The Future Of Sustainability On The Red carpet

Image: Red Carpet Green Dress 

If a celebrity wears a sustainable gown on the red carpet, does it really contribute to the conversation around eco friendly fabrics and rewearing our clothes? We spoke to Samata Pattinson, CEO of Red Carpet Green Dress about their partnership to create TENCEL Luxe.

“Who Are You Wearing”

The Red Carpet provides an escapist fantasy. Since the early noughties, celebrities have been upping their game, sporting couture and fine jewellery to attend award’s ceremonies and premieres. There’s big money involved too, via brand partnerships and sponsorships for the hottest actress to wear certain designers. Best Dressed lists document the designer, the collection, even the dress size of many celebrities, and as consumers of celebrity culture, we were obsessed with what they wore.

However today, we question whether the red carpet is still a necessary part of the film and fashion industry and whether it resonates with the everyday consumer? Does what happens on a sunny red carpet on the other side of the world really affect our buying habits for the better? In 2017 the actor Emma Watson broke ground by documenting what she wore for her press tour for her film The Beauty And The Beast. The @the_press_tour instagram account detailed where each of her looks was from as well as how the designer was sustainable (or trying to be). Even her accessories and the makeup she wore was documented. The account still has 341k followers. 

Emma Watson Demonstrates How Sustainability Can Be Stylish Too

“With us particularly, every moment on the carpet is a teachable one,” Samata Pattinson, CEO of Red Carpet Green Dress told us. Emma Watson showcasing sustainable designs, and wearing vintage on the red carpet sends a strong message about how we should be dressing for the future. The Calvin Klein gown she wore to the MET Gala in 2016 was created from recycled plastic bottles and later displayed at the V&A’s ‘Fashioned From Nature’ exhibition. For many of us, it was the first time we could see the beautiful possibilities of fabric made using recycled PET plastic bottles.

--

Tasks to complete ▸
1/ In the article on sustainability on the red carpet, what was the Calvin Klein gown that Emma Watson wore to the 2016 MET Gala made from?
2/ Continue the article on sustainability on the red carpet from the point where it ends.

Data records
--

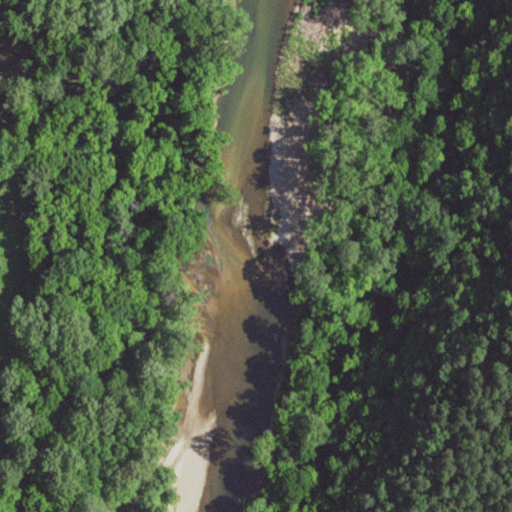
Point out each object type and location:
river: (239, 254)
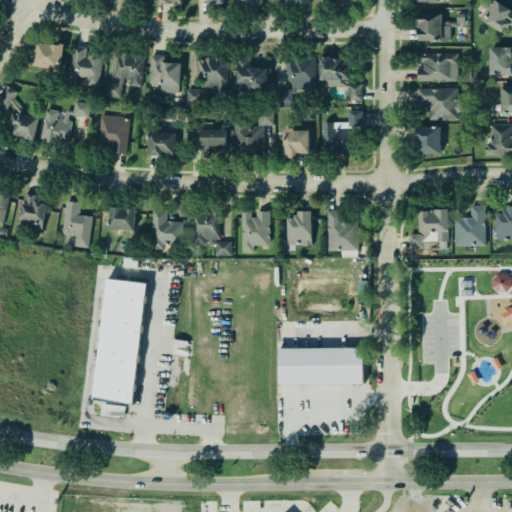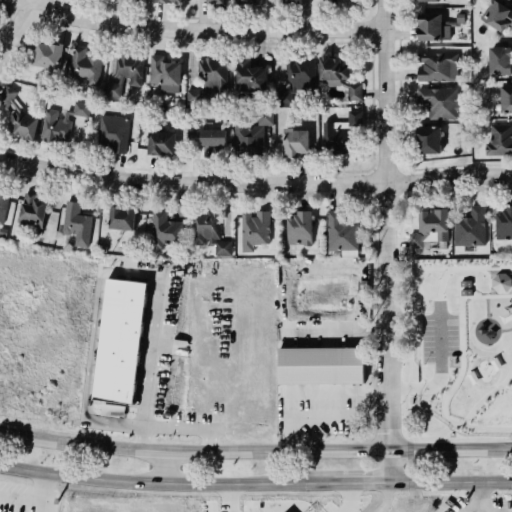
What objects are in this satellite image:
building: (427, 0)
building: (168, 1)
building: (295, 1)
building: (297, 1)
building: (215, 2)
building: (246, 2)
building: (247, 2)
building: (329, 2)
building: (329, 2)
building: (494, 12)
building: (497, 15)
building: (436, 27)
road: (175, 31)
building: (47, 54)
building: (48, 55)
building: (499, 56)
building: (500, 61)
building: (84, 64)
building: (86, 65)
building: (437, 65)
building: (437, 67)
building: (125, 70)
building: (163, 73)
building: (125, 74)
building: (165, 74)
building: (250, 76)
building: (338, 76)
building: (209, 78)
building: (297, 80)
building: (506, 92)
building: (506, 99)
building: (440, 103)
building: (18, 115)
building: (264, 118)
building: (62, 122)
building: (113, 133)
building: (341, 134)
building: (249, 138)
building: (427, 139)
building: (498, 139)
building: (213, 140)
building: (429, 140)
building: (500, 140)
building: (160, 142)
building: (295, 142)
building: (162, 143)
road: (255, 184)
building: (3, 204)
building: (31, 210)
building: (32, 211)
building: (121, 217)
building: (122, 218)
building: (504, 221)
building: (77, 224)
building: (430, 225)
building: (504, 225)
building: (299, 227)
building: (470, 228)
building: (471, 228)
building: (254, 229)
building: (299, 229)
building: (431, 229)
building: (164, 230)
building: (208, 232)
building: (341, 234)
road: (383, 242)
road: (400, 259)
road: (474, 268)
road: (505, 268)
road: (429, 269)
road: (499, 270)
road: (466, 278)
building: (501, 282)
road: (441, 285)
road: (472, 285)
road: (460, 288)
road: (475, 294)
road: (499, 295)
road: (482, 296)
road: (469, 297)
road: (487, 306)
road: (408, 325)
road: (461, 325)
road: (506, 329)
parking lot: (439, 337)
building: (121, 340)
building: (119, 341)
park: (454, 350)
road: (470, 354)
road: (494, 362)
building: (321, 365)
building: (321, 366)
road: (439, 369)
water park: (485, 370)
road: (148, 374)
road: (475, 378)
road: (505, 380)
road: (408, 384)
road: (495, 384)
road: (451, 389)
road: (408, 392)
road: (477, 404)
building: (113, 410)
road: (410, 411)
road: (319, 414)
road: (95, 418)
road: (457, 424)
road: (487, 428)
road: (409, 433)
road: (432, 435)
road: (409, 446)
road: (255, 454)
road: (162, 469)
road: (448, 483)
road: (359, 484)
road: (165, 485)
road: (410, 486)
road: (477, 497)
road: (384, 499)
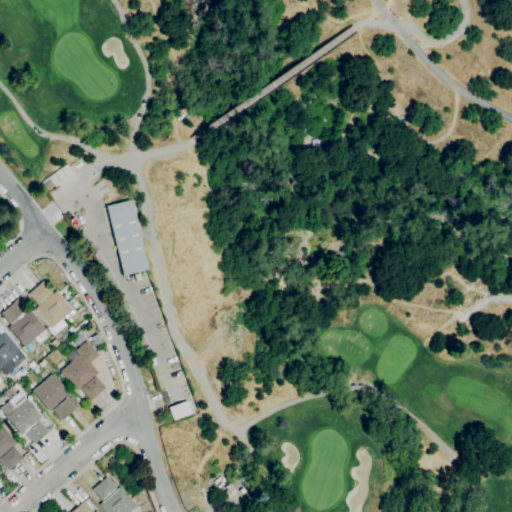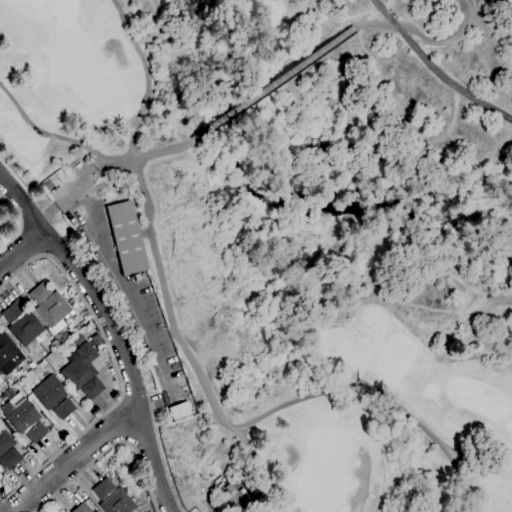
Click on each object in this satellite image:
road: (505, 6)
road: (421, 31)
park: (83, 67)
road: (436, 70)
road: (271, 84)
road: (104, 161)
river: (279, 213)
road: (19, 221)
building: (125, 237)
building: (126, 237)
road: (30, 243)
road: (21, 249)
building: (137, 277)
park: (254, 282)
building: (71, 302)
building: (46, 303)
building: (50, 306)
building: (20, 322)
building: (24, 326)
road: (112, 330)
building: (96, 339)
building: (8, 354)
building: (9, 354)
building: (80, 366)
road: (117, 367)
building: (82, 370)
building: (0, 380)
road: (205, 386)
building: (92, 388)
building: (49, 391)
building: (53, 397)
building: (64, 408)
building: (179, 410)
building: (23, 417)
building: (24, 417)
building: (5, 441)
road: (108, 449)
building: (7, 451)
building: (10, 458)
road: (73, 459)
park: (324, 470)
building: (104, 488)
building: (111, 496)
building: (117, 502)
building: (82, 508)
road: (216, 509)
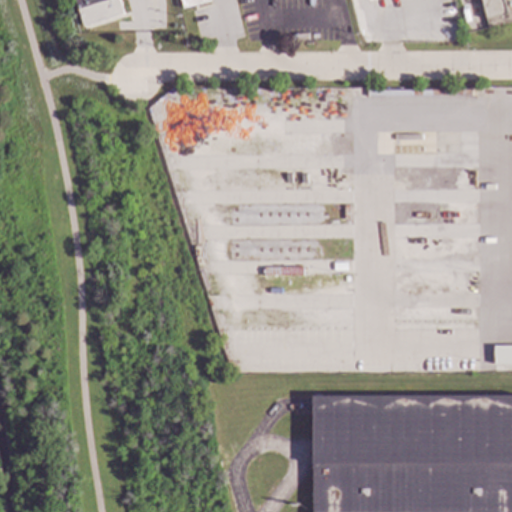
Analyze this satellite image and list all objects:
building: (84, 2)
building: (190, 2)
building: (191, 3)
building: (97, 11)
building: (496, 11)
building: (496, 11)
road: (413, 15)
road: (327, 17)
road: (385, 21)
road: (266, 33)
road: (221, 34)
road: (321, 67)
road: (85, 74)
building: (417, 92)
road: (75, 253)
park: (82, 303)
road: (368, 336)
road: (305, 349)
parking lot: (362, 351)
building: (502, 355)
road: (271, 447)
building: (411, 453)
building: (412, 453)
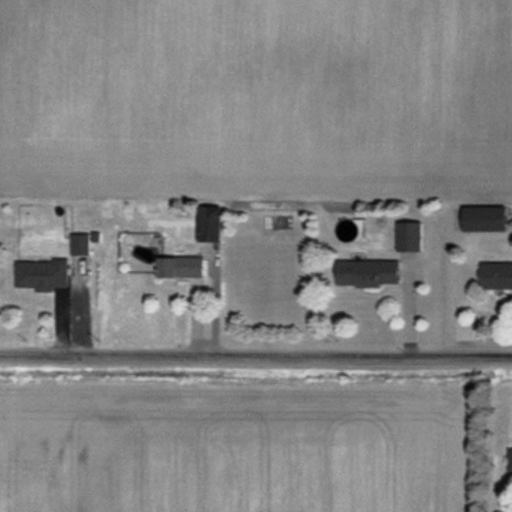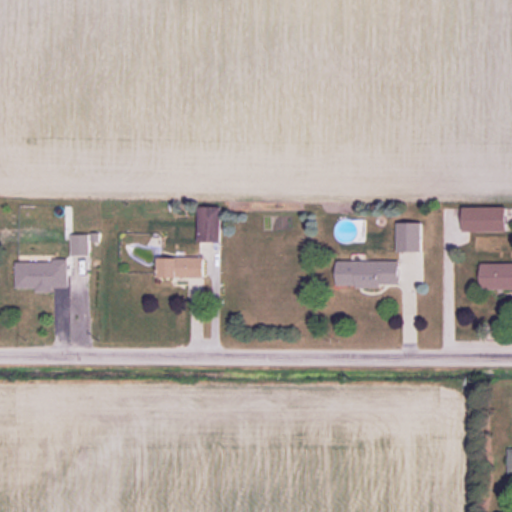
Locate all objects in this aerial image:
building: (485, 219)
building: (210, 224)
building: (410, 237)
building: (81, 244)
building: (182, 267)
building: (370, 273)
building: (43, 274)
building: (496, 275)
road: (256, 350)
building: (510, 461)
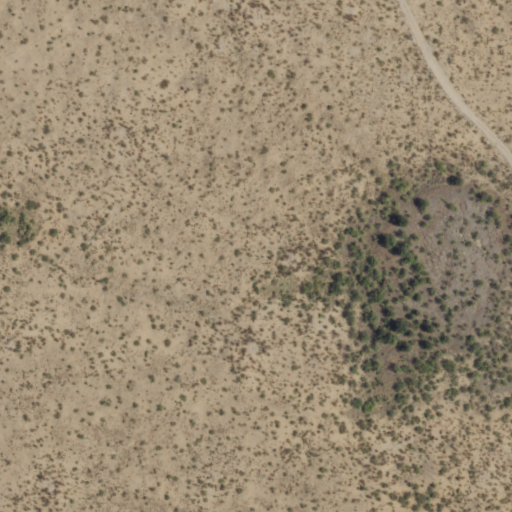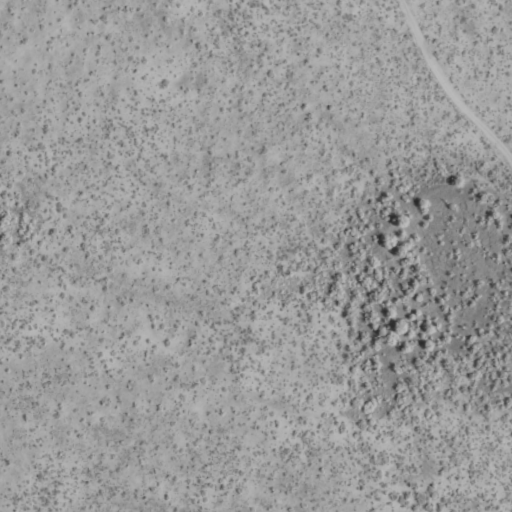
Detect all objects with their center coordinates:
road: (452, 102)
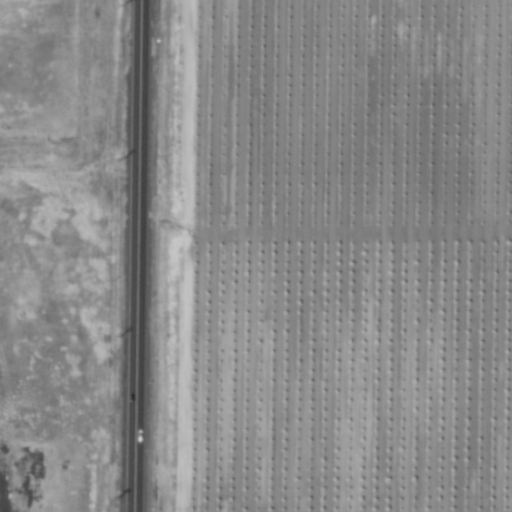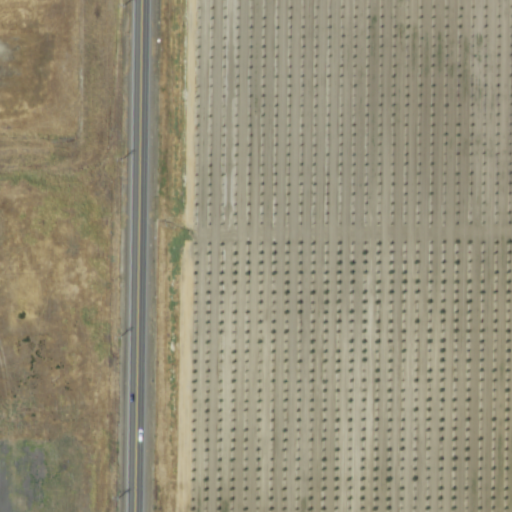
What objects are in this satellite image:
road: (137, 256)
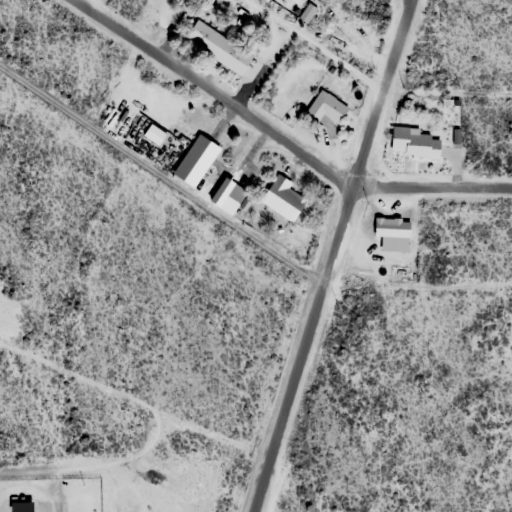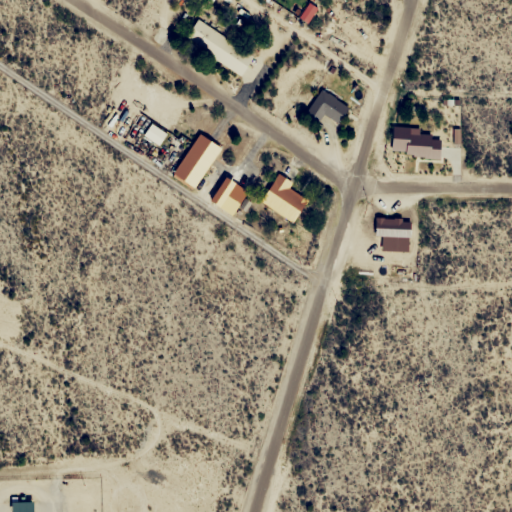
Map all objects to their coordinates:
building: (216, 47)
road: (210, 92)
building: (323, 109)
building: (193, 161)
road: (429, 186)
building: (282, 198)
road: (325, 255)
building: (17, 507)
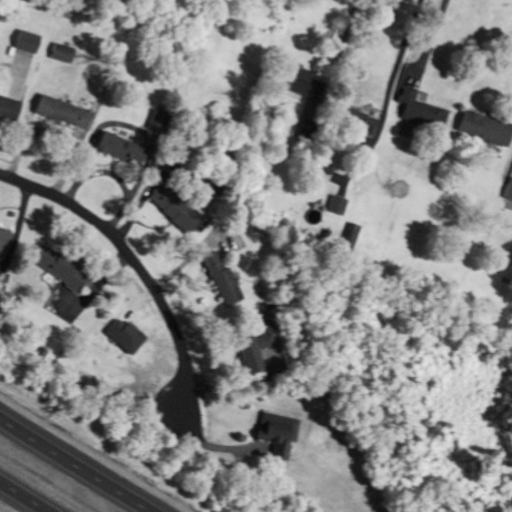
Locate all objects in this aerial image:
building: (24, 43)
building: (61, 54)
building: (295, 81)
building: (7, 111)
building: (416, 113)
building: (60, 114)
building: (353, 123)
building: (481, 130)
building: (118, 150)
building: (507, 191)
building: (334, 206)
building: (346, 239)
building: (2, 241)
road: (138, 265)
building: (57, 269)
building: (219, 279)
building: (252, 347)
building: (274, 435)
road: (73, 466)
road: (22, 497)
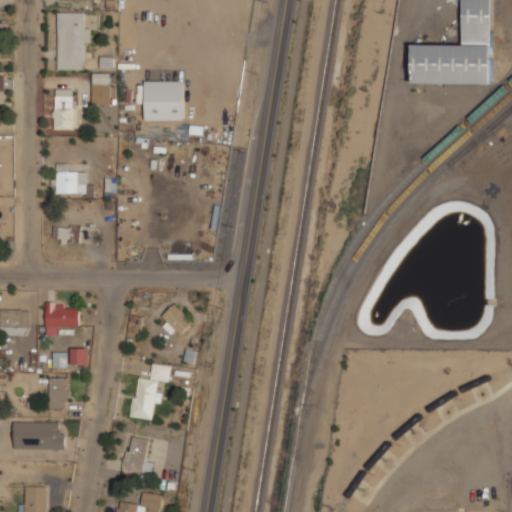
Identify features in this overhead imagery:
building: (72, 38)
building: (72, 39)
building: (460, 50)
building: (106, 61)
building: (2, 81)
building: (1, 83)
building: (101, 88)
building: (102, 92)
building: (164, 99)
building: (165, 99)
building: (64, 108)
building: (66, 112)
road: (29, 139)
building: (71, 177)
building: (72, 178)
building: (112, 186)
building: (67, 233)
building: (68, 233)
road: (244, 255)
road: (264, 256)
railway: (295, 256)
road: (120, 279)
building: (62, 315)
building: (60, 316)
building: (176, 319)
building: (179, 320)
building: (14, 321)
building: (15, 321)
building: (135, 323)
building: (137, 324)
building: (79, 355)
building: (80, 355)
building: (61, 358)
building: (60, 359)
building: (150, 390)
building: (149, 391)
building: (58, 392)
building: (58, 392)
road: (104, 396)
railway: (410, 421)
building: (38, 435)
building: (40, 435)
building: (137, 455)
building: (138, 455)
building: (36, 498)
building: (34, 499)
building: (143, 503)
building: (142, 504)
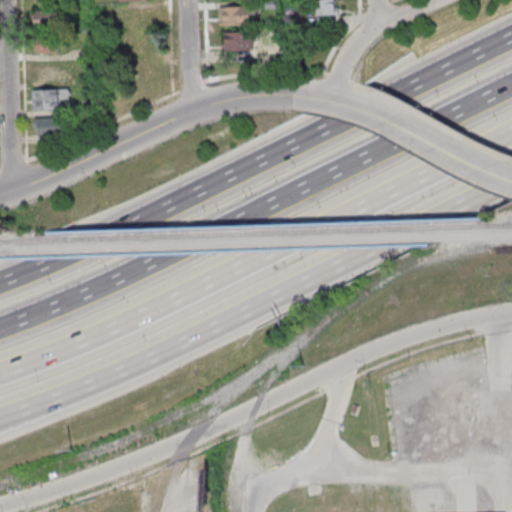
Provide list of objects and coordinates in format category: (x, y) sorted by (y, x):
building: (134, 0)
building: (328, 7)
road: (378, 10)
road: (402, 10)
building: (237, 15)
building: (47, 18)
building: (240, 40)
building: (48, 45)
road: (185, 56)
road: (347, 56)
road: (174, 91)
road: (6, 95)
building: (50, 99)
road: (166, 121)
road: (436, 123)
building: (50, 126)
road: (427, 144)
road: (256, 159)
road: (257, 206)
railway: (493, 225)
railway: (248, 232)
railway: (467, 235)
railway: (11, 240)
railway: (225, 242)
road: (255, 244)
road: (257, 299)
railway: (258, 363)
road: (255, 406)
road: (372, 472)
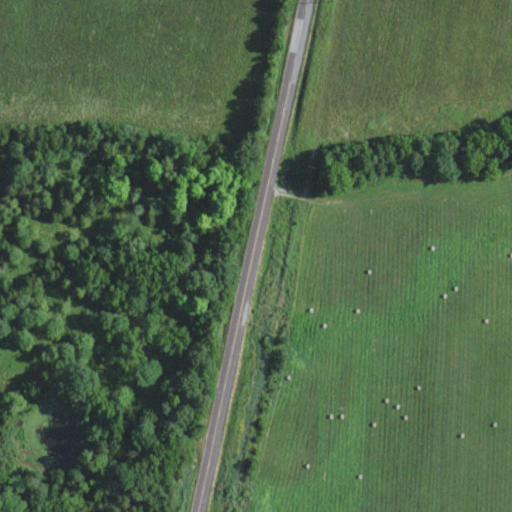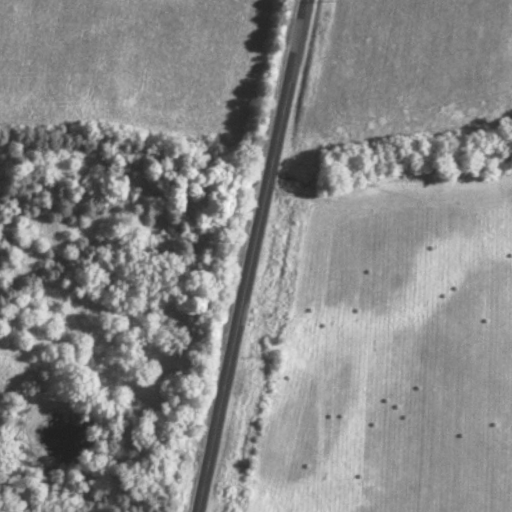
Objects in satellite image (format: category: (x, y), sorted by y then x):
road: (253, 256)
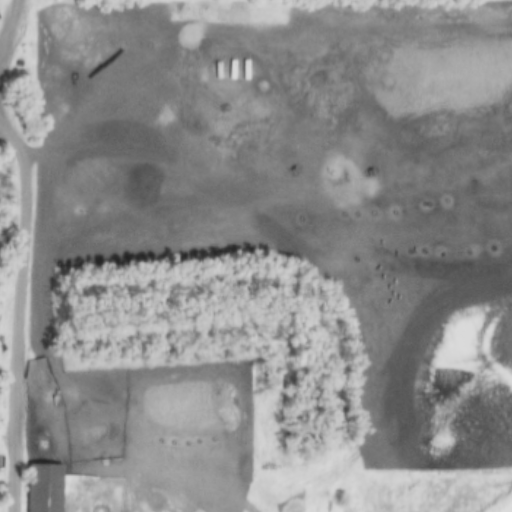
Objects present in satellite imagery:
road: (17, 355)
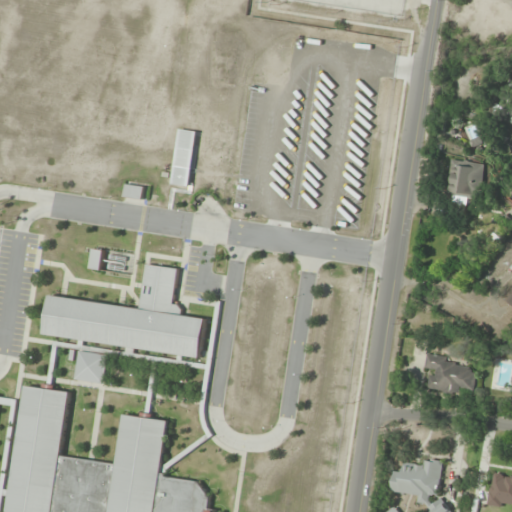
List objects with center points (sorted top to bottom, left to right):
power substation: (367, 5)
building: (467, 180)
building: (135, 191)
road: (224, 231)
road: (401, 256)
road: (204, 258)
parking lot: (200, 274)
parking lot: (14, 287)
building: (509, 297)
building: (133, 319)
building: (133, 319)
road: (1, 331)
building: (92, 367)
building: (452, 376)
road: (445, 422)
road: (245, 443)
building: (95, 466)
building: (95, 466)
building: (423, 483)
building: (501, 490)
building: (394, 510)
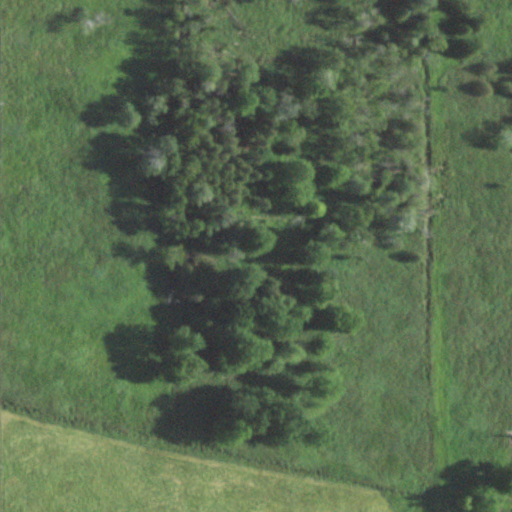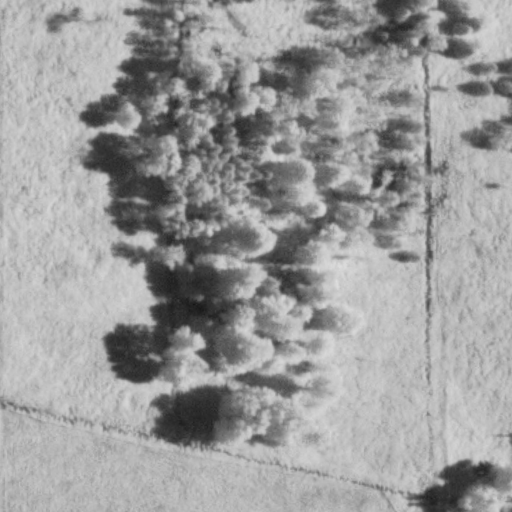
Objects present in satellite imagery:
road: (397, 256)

--

Answers given ▸
1/ Recycled plastic bottles.

2/
The Future of Sustainability on the red carpet Emma Watson Wears Calvin Klein Recycled PET Plastic bottle dress to 2016 MET Gala

Image: Emma Watson in Calvin Klein

2020 was the year that sustainability really made an impact on the red carpet. The Academy Awards hosted a variety of attendees sporting beautiful examples. Following a disappointing turn out at the BAFTA’s after it’s request to attendees to rewear something from a previous outing, the Oscar’s was a much more satisfying display. Saoirse Ronan wore a Gucci gown that utilised the bodice from her previously worn BAFTA dress. Olivia Coleman wore a Stella McCartney creation, made using eco velvet and other fabrics from Stella’s atelier. Even Kim Kardashian got involved, appearing in an Alexander McQueen dress from the 2013 collection ‘Shipwrecked’, that had been deconstructed specially for her.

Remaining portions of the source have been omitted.